Pflegeunterbringung und Obsorge: Werden Elternrechte entzogen?

Pflegefamilie statt Zuhause – darf das Jugendamt die Obsorge trotzdem nicht einfach übernehmen?
Pflegeunterbringung und Obsorge — eine komplexe Thematik: Eine Mutter muss nach der Geburt erkennen, dass die eigenen Kinder vielleicht nie mehr zurückkehren sollen. Genau in dieser Lage befand sich eine Mutter von Zwillingen.

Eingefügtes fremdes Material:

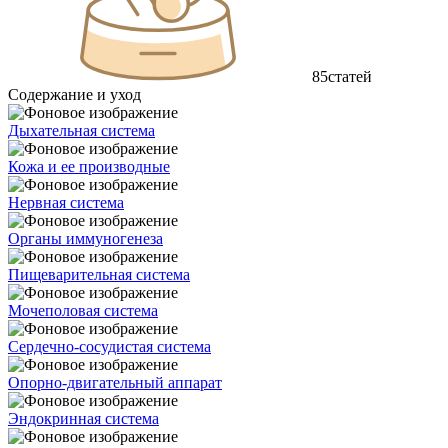
85
статей
Содержание и уход
Дыхательная система
Кожа и ее производные
Нервная система
Органы иммуногенеза
Пищеварительная система
Мочеполовая система
Сердечно-сосудистая система
Опорно-двигательный аппарат
Эндокринная система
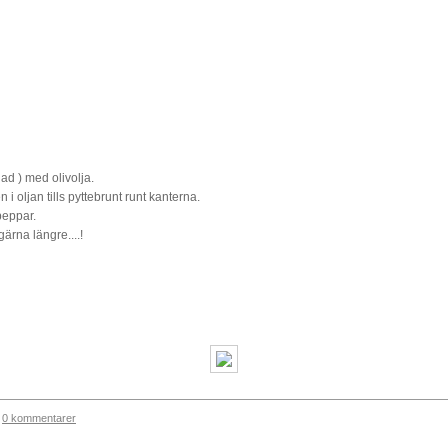
nad ) med olivolja.
 i oljan tills pyttebrunt runt kanterna.
 peppar.
ärna längre....!
0 kommentarer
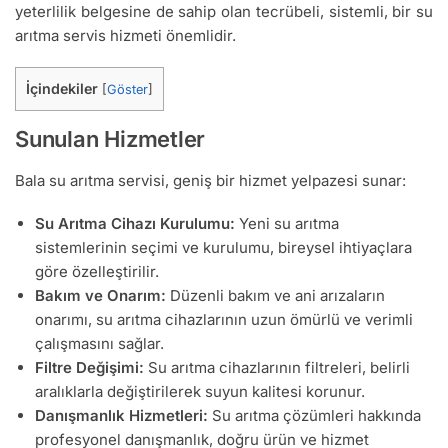
yeterlilik belgesine de sahip olan tecrübeli, sistemli, bir su
arıtma servis hizmeti önemlidir.
İçindekiler
[
Göster
]
Sunulan Hizmetler
Bala su arıtma servisi, geniş bir hizmet yelpazesi sunar:
Su Arıtma Cihazı Kurulumu:
Yeni su arıtma
sistemlerinin seçimi ve kurulumu, bireysel ihtiyaçlara
göre özelleştirilir.
Bakım ve Onarım:
Düzenli bakım ve ani arızaların
onarımı, su arıtma cihazlarının uzun ömürlü ve verimli
çalışmasını sağlar.
Filtre Değişimi:
Su arıtma cihazlarının filtreleri, belirli
aralıklarla değiştirilerek suyun kalitesi korunur.
Danışmanlık Hizmetleri:
Su arıtma çözümleri hakkında
profesyonel danışmanlık, doğru ürün ve hizmet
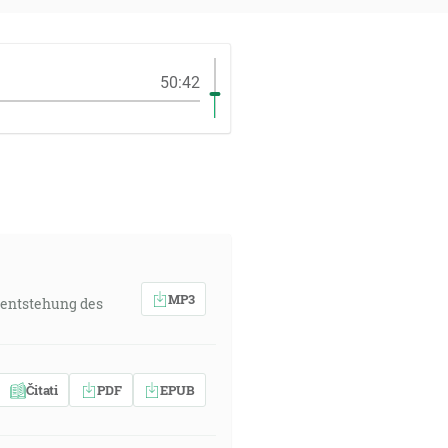
50:42
MP3
 entstehung des
Čitati
PDF
EPUB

Sie war nach der Geburt psychisch schwer belastet und fühlte sich den Anforderungen nicht gewachsen. Deshalb stimmte sie einer freiwilligen vollen Erziehung der Kinder in einer Pflegefamilie zu. Die Zwillinge wuchsen dort stabil auf, der leibliche Vater war unbekannt. Später besserte sich die Situation der Mutter deutlich. Sie wollte ihre Kinder wieder zu sich holen. Doch plötzlich stand nicht mehr nur die Rückkehr der Kinder im Raum, sondern der Entzug ihrer Obsorge.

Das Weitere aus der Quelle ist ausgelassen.